[Prompt]
Locate every line in the listing that contains the string "nikeskims", matching case exactly, and copy each of those lines.
____ Input material
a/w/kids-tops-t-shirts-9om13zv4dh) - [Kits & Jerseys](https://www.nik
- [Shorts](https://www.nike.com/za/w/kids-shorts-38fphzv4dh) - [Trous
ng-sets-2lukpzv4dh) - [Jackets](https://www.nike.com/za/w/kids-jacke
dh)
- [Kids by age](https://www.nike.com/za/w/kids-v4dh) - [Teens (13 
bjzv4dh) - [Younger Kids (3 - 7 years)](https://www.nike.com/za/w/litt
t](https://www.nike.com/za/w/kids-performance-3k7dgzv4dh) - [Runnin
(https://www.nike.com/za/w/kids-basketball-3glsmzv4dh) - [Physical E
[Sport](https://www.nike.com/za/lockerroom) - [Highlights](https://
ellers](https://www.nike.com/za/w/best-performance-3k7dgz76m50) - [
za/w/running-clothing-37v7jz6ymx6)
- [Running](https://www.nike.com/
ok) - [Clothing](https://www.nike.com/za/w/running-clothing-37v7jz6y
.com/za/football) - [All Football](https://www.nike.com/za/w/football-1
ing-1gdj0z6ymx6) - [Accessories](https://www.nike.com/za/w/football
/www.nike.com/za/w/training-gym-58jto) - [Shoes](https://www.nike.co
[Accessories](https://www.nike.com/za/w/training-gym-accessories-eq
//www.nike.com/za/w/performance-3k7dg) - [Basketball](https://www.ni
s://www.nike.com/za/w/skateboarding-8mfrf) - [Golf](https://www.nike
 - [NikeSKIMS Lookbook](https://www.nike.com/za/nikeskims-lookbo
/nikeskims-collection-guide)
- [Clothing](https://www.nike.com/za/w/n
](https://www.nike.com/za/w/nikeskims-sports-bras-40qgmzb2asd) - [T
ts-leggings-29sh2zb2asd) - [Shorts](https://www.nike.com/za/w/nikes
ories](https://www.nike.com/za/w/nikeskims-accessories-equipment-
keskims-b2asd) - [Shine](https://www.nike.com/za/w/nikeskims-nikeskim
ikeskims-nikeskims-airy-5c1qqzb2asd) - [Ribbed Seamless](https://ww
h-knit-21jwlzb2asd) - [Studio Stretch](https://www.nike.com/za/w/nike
________
[Answer section]
 - [NikeSKIMS Lookbook](https://www.nike.com/za/nikeskims-lookbo
/nikeskims-collection-guide)
](https://www.nike.com/za/w/nikeskims-sports-bras-40qgmzb2asd) - [T
ories](https://www.nike.com/za/w/nikeskims-accessories-equipment-
keskims-b2asd) - [Shine](https://www.nike.com/za/w/nikeskims-nikeskim
ikeskims-nikeskims-airy-5c1qqzb2asd) - [Ribbed Seamless](https://ww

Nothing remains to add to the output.